Yeni ulusal güvenlik konseptine göre Türkiye'nin ulusal güvenliği müttefiklere bırakılamaz. Bu, 15 Temmuz darbe girişiminden sonra ABD, AB, NATO ilişkilerindeki gerginliğin çelişkiye dönüşmesiyle belirginleşmiştir. Türk burjuvazisi, NATO ve ABD’ye, AB’ye ulusal güvenlik, müttefiklik konusunda güvenmediğini açıkça ilan etmektedir. Her fırsatta dile getirilen “Kendi göbeğimiz kendimiz keseceğiz” esprisiyle ifade edilen budur.

Yeni ulusal güvenlik konsepti kuşatılmışlığı kuşatmaya dönüştürme konseptidir. Bu coğrafya “belalı” bir coğrafyadır. Bu coğrafyada var olmak için ya kuşatılırsın veya da kuşatırsın. (Bu iki durumun dışında üçüncü bir durum istisnai olarak mümkün olabilir. Türkiye bu istisnai durumu 1923-1952 arasında, ama özellikle 1923-II. Dünya Savaşı başlangıcı arasında yaşamıştır).

Kuşatılmak istemiyorsan, kuşatmak istiyorsan, kuşatmak isteyeni sınır dışında karşılamak ve imha etmek zorundasın.(1)
Kuşatmayı yarmak için Türkiye kendi gücüne güvenecektir, kimseden (müttefiklerden) izin ve talimat almayacaktır.
Bu coğrafyada var olmak için Türkiye, kuşlatılmışlığı, kuşatmaya dönüştürmek zorundadır; diğer bir ifadeyle, kuşatmak için sınır dışı odaklı savunma kalkanı oluşturulmalıdır.
Bu nedenle Akdeniz'den başlayarak Irak sınırına kadar, yani Rojava'da kesintisiz bir tampon bölge oluşturulmalıdır. Ancak böyle bir tampon bölge oluşturulursa, yani Rojava devrimi boğulursa Suriye ve Irak toprakları Türkiye için saldırı üssü olmaktan çıkartılmış olur. Bu nedenle Türk burjuvazisi Halep-Musul hattını kendi güvenliği için savunma hattı olarak görmektedir. Halep-Musul hattı aynı zamanda Misak-ı Milli'nin güney sınırlarıdır. Bunu daha açık bir biçimde Erdoğan, Kürt Özgürlük Hareketi'ne karşı mücadele bağlamında “Suriye ve Irak'ta, şu anda Kerkük'te, Musul'da, Telafer'de, Sincar'da bu mücadeleyi yine sürdüreceğiz” diyerek Misak-ı Milli'nin tam sınırını çizmektedir.

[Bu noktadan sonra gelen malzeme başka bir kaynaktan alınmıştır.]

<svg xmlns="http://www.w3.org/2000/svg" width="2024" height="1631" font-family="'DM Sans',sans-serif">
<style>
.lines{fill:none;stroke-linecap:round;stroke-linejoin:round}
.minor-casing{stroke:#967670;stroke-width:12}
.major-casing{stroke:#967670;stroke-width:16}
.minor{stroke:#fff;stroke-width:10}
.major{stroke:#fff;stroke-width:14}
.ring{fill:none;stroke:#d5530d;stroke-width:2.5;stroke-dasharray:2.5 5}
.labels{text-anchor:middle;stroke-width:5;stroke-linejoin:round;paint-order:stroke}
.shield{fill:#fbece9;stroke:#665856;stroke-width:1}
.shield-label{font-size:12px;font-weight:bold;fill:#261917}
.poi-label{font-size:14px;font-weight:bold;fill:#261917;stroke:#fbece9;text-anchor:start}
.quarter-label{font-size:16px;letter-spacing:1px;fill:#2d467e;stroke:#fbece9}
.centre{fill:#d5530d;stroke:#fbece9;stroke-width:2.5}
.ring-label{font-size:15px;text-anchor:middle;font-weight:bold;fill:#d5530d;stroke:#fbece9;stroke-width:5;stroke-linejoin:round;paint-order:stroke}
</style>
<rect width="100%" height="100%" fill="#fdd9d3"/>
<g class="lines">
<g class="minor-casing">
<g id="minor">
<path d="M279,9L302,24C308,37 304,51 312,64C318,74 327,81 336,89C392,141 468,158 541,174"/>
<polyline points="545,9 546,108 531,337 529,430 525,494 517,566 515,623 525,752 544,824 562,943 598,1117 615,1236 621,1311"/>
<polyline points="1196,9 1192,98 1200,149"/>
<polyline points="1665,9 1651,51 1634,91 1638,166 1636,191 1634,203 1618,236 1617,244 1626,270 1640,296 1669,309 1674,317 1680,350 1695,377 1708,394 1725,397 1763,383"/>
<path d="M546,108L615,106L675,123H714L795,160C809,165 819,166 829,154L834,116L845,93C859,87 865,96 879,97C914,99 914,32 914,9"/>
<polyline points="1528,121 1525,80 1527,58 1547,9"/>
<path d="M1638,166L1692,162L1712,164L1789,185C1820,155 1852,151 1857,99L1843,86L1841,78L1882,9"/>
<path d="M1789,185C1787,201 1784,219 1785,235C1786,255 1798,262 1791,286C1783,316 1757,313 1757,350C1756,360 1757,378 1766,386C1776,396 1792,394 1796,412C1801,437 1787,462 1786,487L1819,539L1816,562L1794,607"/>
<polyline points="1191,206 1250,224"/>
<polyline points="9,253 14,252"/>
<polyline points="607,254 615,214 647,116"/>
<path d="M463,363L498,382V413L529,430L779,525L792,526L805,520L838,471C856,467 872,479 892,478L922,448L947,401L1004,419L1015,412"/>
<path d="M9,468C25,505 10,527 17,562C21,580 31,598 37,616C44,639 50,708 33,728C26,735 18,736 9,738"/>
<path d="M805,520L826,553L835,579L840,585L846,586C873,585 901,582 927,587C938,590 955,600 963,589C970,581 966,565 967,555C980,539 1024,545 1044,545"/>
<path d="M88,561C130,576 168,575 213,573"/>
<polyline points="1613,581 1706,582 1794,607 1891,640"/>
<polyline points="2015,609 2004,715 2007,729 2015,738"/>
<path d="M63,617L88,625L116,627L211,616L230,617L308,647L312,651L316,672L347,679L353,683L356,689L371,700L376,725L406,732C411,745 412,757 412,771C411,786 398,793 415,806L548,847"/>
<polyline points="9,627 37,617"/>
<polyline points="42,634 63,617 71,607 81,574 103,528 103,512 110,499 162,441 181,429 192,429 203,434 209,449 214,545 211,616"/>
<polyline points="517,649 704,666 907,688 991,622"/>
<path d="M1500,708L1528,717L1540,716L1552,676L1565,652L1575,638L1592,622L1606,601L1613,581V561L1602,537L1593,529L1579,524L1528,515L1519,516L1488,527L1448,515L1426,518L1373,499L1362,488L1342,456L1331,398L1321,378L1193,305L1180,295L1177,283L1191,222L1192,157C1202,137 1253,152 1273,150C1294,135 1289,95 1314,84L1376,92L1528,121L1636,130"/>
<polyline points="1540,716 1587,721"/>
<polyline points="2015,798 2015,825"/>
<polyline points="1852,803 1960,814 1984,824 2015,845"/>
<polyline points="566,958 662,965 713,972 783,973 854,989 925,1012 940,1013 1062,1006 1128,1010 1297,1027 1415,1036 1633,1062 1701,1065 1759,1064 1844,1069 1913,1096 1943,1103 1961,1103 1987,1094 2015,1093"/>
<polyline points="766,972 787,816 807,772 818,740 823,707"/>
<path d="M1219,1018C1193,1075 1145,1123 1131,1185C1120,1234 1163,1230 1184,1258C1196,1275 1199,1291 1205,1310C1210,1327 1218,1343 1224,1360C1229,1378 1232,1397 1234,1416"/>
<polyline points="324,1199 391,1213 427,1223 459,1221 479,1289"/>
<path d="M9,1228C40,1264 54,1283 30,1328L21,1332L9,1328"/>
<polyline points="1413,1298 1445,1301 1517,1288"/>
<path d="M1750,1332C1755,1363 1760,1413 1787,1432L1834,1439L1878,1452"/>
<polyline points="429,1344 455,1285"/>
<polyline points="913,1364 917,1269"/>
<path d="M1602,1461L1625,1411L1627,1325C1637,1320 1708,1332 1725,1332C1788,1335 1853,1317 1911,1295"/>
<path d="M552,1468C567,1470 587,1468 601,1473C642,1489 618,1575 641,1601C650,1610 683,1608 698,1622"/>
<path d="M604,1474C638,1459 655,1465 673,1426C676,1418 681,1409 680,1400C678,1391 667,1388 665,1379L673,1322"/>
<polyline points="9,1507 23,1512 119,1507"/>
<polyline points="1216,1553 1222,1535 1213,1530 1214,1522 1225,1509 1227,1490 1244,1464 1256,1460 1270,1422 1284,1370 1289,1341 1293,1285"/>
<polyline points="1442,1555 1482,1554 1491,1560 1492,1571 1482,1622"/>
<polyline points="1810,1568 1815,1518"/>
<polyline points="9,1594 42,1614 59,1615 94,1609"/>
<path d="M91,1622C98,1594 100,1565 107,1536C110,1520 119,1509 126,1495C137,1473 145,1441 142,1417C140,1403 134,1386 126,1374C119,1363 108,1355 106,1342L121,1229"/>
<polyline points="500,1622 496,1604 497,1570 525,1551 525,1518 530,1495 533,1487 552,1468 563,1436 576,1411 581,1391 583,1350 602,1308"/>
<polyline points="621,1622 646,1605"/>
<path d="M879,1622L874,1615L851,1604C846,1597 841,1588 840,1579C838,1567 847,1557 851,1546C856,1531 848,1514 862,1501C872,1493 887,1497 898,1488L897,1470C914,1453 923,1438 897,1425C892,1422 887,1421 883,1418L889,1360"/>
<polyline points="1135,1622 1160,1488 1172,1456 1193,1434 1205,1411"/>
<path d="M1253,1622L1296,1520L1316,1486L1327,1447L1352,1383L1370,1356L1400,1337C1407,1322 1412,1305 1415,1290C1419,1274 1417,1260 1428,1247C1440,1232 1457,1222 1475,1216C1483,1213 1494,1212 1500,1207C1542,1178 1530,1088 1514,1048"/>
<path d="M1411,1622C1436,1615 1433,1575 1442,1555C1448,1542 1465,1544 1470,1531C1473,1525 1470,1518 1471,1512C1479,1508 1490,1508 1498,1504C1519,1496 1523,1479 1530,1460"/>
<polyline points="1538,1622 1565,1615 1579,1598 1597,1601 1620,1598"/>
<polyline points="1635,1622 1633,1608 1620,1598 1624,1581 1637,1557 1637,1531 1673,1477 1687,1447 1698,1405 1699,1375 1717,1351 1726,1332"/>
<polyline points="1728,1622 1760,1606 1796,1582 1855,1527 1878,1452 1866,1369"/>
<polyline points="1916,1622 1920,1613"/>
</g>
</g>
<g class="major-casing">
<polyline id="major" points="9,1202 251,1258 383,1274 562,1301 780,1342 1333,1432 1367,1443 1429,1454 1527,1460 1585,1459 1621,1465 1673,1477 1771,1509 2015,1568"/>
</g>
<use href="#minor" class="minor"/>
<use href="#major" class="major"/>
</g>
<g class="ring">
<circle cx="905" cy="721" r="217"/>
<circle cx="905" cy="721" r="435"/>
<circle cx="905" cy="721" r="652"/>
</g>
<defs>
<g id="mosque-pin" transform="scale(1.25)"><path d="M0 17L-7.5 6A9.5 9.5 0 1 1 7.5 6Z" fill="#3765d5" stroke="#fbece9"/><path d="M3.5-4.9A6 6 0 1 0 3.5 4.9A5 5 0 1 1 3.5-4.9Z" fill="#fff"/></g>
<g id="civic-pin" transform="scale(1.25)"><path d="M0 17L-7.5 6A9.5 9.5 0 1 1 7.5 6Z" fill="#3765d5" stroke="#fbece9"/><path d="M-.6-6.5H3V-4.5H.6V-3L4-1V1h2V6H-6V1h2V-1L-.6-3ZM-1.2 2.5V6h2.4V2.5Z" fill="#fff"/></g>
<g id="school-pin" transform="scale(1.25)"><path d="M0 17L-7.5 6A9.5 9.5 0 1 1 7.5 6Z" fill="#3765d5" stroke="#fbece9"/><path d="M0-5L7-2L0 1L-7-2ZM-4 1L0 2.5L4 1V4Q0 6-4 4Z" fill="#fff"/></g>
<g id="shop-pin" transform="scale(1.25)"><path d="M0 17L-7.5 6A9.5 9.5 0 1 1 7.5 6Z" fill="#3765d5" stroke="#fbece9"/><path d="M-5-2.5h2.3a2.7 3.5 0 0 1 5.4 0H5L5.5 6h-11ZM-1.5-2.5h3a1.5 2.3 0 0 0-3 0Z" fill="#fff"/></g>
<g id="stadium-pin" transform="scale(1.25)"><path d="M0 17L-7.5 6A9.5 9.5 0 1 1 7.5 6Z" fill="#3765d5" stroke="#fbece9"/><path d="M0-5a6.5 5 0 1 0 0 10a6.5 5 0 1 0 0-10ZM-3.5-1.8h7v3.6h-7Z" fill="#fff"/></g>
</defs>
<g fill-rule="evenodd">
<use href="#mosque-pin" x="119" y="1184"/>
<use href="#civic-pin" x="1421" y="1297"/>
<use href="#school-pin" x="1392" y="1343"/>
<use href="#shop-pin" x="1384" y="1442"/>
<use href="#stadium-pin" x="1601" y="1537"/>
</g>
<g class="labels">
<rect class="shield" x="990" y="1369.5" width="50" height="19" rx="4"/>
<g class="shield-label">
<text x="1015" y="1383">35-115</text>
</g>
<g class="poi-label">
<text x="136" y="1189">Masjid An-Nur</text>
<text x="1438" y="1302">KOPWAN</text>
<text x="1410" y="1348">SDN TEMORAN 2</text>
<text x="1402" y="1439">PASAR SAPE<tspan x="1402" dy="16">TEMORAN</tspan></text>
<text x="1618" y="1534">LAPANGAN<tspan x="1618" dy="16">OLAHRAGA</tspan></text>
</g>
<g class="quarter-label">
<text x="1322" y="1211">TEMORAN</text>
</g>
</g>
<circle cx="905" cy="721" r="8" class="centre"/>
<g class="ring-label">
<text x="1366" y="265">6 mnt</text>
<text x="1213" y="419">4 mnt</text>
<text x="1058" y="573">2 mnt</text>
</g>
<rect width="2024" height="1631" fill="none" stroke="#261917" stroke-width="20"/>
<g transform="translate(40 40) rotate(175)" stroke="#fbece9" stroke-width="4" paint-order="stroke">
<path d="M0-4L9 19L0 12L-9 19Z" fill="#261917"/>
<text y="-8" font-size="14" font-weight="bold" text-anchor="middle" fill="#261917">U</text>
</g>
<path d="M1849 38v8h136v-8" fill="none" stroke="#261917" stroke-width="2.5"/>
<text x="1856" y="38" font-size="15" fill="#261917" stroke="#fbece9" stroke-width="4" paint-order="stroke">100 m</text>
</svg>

Türk burjuvazisi Misak-ı Milli'yi, en azından güney kesimini kendini savunma hattı olarak gündeme getirmektedir ama sahtekarca başka ülkelerin topraklarında gözümüz yoktur diye açıklama yapmaktadır. Esas amacı, Güney Kürdistan'ı da katarak Akdeniz'den İran sınırına uzanan bir koridordur; bu koridor tam da Misak-ı Milli'nin güney sınırlarını oluşturmaktadır (2).

Yeni ulusal güvenlik konsepti ”proaktif” dış politika ve saldırı eksenlidir:
Açık ki, Türk burjuvazisi, ulusal güvenlik adı altında jeopolitik açılımını gerçekleştirmek için saldırgan olacaktır; bunu da tehdide karşı proaktif olmak, önleyici tedbirler almak; tehdidi sınır ötesinde karşılamak ve imha etmek perspektifine göre açıklamaktadır.

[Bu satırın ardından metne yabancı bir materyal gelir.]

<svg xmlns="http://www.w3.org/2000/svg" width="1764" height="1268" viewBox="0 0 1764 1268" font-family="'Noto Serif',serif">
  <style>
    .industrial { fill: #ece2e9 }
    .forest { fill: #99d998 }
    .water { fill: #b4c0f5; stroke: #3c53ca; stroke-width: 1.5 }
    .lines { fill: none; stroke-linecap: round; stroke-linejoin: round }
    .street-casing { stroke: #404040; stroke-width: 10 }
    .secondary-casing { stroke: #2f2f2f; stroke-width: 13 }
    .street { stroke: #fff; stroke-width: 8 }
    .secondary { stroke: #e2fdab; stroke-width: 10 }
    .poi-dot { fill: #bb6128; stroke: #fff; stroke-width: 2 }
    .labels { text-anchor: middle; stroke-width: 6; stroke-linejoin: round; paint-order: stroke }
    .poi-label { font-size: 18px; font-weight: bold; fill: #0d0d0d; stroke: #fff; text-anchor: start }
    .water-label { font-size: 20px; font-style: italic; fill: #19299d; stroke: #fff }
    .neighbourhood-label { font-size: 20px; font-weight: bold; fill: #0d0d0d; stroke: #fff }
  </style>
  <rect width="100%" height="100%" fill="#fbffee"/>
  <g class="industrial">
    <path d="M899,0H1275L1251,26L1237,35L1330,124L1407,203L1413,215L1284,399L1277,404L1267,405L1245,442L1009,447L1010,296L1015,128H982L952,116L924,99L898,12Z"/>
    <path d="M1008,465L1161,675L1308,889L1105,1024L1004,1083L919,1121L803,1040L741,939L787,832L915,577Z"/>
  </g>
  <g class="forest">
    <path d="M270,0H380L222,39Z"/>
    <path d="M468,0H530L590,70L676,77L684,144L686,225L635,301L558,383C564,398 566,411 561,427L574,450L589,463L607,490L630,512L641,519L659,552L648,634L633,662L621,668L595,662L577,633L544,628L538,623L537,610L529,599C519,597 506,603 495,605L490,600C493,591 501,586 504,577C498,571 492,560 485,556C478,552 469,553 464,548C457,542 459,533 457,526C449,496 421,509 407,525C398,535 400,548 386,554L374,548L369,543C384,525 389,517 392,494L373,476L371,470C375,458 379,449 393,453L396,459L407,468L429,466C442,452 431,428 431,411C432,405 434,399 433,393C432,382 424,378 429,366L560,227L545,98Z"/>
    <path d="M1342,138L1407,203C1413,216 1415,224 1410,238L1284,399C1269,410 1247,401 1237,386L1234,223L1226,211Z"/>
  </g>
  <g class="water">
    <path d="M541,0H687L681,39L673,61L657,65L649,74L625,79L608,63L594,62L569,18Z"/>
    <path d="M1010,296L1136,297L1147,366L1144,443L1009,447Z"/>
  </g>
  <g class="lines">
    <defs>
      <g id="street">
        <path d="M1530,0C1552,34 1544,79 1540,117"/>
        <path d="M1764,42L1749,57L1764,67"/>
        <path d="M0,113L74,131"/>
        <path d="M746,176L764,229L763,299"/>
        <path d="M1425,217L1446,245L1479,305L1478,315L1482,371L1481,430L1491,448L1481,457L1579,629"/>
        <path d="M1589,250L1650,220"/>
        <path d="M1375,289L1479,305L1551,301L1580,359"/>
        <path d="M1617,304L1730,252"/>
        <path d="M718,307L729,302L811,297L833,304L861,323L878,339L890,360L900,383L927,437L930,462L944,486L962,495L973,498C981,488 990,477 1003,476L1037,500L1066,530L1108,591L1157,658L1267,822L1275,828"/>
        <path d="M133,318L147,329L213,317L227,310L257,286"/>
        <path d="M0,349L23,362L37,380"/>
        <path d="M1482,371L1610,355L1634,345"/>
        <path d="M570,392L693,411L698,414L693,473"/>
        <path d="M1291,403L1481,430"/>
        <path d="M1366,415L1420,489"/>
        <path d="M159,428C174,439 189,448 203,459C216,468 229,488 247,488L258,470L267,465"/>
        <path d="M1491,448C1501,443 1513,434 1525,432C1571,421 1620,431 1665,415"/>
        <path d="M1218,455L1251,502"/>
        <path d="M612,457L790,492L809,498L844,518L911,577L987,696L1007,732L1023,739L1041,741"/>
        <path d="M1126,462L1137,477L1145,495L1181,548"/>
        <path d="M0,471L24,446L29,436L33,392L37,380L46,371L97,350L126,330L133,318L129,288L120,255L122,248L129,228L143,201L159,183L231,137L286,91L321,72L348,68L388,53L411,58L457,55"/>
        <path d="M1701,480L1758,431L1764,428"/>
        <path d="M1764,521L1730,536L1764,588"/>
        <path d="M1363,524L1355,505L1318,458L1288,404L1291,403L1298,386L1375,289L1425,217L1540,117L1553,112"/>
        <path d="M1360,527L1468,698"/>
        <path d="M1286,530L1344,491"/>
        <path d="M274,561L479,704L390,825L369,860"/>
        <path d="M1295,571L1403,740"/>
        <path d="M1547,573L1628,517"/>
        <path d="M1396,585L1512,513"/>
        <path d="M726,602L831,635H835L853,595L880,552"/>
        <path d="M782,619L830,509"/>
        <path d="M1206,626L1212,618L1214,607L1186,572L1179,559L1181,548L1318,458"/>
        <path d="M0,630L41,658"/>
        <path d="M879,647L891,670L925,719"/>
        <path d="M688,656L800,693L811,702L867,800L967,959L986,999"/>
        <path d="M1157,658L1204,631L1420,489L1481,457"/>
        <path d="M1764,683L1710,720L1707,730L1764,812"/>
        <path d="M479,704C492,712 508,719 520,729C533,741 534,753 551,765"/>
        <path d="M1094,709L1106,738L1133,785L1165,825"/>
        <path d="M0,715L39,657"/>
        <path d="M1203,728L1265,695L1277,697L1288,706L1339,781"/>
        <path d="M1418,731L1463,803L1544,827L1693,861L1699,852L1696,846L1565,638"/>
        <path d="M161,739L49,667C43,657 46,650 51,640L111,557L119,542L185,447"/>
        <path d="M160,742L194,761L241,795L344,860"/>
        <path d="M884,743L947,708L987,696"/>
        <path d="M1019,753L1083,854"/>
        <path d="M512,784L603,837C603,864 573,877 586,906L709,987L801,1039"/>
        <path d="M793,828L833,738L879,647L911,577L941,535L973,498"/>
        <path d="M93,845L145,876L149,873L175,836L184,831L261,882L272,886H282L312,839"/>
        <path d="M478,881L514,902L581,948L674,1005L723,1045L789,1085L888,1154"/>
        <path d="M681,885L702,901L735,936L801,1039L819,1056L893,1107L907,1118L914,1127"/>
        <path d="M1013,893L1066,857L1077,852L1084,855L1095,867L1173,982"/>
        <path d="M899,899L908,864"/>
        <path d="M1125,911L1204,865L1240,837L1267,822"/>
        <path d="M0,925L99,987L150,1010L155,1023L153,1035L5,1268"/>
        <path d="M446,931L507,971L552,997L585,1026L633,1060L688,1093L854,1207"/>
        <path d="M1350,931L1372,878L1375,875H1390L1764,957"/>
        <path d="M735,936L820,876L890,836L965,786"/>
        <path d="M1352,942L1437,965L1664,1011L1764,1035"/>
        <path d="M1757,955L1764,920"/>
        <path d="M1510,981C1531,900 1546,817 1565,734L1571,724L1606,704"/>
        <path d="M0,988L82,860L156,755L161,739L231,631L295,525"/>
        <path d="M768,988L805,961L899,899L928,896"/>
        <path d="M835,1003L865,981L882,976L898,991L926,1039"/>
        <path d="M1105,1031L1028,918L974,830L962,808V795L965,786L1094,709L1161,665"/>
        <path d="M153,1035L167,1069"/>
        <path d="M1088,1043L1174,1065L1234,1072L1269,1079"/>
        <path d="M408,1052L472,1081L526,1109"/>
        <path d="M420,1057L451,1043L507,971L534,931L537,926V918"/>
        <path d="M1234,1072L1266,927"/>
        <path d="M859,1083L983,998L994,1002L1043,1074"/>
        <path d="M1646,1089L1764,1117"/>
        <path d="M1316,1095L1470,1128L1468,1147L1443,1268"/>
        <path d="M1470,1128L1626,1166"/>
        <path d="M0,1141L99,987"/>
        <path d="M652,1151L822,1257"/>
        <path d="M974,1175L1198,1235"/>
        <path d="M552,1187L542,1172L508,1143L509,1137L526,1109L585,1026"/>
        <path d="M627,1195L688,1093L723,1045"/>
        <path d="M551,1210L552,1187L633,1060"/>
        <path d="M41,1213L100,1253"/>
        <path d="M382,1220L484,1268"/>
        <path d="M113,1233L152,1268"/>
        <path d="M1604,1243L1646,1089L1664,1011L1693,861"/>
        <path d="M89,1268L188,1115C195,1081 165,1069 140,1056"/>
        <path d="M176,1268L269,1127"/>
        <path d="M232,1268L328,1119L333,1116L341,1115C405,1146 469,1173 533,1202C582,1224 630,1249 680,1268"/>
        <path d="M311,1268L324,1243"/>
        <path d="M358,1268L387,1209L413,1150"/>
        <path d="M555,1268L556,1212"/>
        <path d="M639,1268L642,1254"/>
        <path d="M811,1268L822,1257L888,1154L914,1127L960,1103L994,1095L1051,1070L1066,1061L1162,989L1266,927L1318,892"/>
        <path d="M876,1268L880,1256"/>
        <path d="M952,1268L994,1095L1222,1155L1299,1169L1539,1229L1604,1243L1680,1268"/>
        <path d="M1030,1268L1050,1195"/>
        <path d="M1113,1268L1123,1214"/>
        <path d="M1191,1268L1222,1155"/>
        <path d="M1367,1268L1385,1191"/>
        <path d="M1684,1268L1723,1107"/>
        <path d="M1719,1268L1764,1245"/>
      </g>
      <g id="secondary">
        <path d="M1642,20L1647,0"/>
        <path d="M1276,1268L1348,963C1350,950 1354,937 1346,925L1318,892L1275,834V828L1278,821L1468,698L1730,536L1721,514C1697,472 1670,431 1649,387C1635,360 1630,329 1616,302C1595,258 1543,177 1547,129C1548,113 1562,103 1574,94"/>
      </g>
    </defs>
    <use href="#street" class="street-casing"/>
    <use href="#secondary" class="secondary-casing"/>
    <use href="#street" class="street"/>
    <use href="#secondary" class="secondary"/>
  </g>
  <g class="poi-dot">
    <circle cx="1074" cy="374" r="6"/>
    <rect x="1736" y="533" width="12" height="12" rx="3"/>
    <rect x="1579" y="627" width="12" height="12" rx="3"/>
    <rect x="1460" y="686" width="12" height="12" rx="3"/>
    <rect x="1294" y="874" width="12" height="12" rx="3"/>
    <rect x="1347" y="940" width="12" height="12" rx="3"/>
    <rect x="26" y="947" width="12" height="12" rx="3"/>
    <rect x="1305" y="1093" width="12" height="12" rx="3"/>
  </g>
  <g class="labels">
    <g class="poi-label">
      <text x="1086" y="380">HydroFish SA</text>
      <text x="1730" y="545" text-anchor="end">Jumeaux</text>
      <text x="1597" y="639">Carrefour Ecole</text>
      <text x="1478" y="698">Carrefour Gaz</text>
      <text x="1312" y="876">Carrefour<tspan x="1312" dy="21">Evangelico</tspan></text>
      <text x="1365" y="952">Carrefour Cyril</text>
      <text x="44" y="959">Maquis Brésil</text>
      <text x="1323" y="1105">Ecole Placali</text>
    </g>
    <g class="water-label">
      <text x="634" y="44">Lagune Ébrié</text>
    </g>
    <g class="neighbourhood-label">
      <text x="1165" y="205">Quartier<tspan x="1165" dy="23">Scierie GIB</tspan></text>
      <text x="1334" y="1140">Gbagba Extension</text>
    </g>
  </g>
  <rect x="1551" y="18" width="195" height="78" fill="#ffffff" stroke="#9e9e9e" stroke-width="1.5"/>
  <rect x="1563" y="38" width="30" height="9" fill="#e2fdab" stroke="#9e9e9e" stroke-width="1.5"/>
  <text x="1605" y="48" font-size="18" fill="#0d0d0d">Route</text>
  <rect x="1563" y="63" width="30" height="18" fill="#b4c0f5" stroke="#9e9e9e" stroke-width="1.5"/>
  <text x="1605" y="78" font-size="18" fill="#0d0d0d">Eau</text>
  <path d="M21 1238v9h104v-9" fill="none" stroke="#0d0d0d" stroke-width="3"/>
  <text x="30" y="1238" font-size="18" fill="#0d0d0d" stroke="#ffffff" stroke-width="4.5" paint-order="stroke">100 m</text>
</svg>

Coğrafyanın bir ülkenin kaderinde, güvenliğinde ne kadar önemli, evet belirleyici olduğunu Türkiye gerçeğinde görüyoruz. Burada belirleyicilik, jeopolitik çıkarlarla doğrudan ilişkilidir; bölgemizde ve dünya çapında emperyalist çıkarlar, hegemonya rekabeti içinde olan güçler, bu coğrafyayı sürekli baskı altında tutmaya, kendi çıkarları için kullanmaya çalışmışlar ve çalışmaktalar. Bu nedenle bu coğrafyada ya güçlü olursun ve böylece kolay kolay dokunulamaz olursun veya da güçsüzlüğün, bağımlılığın sonuçlarına katlanmak zorunda kalırsın.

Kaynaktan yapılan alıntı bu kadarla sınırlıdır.